[[ Provided material, beginning ]]

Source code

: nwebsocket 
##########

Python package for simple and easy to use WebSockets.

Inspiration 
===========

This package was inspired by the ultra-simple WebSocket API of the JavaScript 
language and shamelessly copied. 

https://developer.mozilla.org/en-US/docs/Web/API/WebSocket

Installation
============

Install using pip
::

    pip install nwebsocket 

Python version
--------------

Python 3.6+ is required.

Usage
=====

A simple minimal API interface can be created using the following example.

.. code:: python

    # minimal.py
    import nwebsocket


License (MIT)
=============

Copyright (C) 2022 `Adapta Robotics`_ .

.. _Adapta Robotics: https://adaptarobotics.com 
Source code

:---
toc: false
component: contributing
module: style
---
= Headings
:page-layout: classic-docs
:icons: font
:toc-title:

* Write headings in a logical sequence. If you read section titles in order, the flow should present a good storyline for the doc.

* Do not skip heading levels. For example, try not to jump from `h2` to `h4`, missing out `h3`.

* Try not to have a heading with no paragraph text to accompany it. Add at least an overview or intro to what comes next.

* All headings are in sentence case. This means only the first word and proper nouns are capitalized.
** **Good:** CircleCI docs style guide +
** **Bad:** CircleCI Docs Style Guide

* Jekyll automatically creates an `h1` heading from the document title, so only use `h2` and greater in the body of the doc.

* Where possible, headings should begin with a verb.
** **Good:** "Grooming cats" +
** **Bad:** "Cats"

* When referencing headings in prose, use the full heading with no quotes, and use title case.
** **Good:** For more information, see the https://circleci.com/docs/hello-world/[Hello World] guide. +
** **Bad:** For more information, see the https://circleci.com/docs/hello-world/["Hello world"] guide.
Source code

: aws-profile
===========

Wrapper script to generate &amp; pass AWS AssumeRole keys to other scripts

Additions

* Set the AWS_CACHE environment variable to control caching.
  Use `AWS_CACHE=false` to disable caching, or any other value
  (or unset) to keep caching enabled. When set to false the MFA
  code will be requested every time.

[[ Provided material, end ]]

**To do**
Leave out every line before the one containing "nouns are capitalized.". Transcribe that line and all lines after it through the end of the data above, exactly.

**Written answer**
* All headings are in sentence case. This means only the first word and proper nouns are capitalized.
** **Good:** CircleCI docs style guide +
** **Bad:** CircleCI Docs Style Guide

* Jekyll automatically creates an `h1` heading from the document title, so only use `h2` and greater in the body of the doc.

* Where possible, headings should begin with a verb.
** **Good:** "Grooming cats" +
** **Bad:** "Cats"

* When referencing headings in prose, use the full heading with no quotes, and use title case.
** **Good:** For more information, see the https://circleci.com/docs/hello-world/[Hello World] guide. +
** **Bad:** For more information, see the https://circleci.com/docs/hello-world/["Hello world"] guide.
Source code

: aws-profile
===========

Wrapper script to generate &amp; pass AWS AssumeRole keys to other scripts

Additions

* Set the AWS_CACHE environment variable to control caching.
  Use `AWS_CACHE=false` to disable caching, or any other value
  (or unset) to keep caching enabled. When set to false the MFA
  code will be requested every time.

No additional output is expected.